Dernier mode de jeu, les QTE (Quick time events). Là, les choses dégénèrent, car c’est sans doute un des aspects les plus controversés du jeu. Les QTE sont des scènes cinématiques au cours desquelles il faut appuyer au bon moment sur le bon bouton. Un système qui rappellera aux plus anciens les Dragon’s lair ou autres Space ace d’antan. Pas de quoi pavoiser. Plutôt bien réalisés, les QTE témoignent néanmoins d’un gameplay rétrograde dont on peut sérieusement se demander s’ils ont vraiment leur place dans un jeu aussi ambitieux…

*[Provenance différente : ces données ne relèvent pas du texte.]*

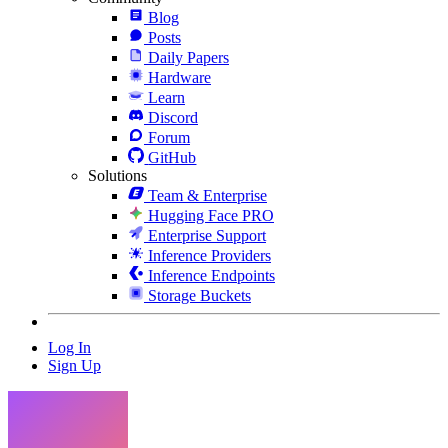
Blog
Posts
Daily Papers
Hardware
Learn
Discord
Forum
GitHub
Solutions
Team & Enterprise
Hugging Face PRO
Enterprise Support
Inference Providers
Inference Endpoints
Storage Buckets
Log In
Sign Up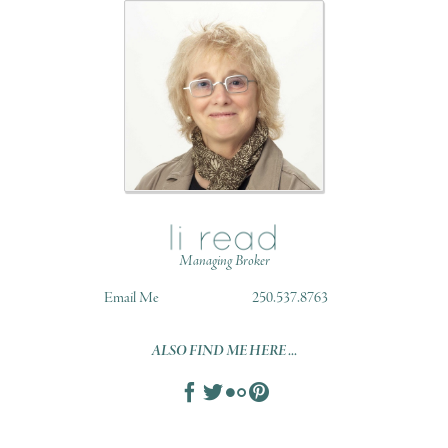
Managing Broker
Email Me
250.537.8763
ALSO FIND ME HERE ...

Ce n’est pas le seul problème, malheureusement. Difficile de parler de « défauts ». Disons plutôt « imperfections », voire « erreurs de jeunesse ». La plus grave, sans doute, c’est qu’à quelques exceptions près, Shenmue ne propose pas vraiment de challenge à la hauteur des joueurs les plus chevronnés. La plupart du temps, l’action se résume à un jeu de piste qui vous mènera d’une personne A vers une personne B, puis vers une personne C, etc., pour remonter jusqu’à Lan Di et son gang des Mad Angels. Trop facile, et trop court -15/20 heures de jeu-, Shenmue montre rapidement ses limites. Son enivrante impression de liberté masque une linéarité beaucoup trop rigide. Pas de quêtes secondaires, ni de routes alternatives. Impossible, par exemple de choisir les questions qu’on pourra poser aux habitants de Yokosuka, qui, il faut bien l’admettre, ont souvent une désagréable tendance à vous envoyer balader et à refuser le dialogue. Dès lors que l’intrigue prend de l’ampleur, Shenmue perd de sa singularité et se réduit à une longue cinématique entrecoupée de quelques phases interactives. Jusque-là, heureusement, Shenmue est une expérience tellement novatrice, tellement aboutie d’un point de vue artistique et technique, qu’on lui pardonnera ses limites et sa fin décevante qui annonce le deuxième épisode situé à Hong Kong. Nul doute que c’est sur la durée que Shenmue marquera l’histoire des jeux vidéo. En tant que tel, ce premier chapitre à Yokosuka est une première pierre apportée à l’édifice d’une grande saga dont on souhaite ardemment qu’elle tienne ses promesses révolutionnaires. Mais le temps risque d’être bien long jusqu’à la deuxième pierre…
Shenmue passport |
Un dernier mot pour mentionner l’existence d’un quatrième CD : le Shenmue passport qui offre, à l’instar des bonus DVD de nombreux petits plus pour prolonger l’unique expérience du jeu. L’occasion pour les concepteurs du jeu de bluffer son monde en réalisant quelques animations faciales en temps réel sur les principaux personnages. Vous avez aussi accès à un nombre ahurissant de statistiques à propos de votre partie, à la possibilité de revoir les diverses cinématiques du jeu, et surtout de consulter le trombinoscope des 337 personnages, accompagnés de leur profil. Tout y est, y compris les chiens, les chats, les mouettes et les pigeons !
Quant aux hardcore gamers déçus par la trop grande facilité du jeu, ils pourront toujours se consoler avec les classements online des meilleurs scores des nombreux mini-games. Sûr qu’il leur faudra beaucoup de persévérance et d’habileté pour avoir une chance d’y figurer.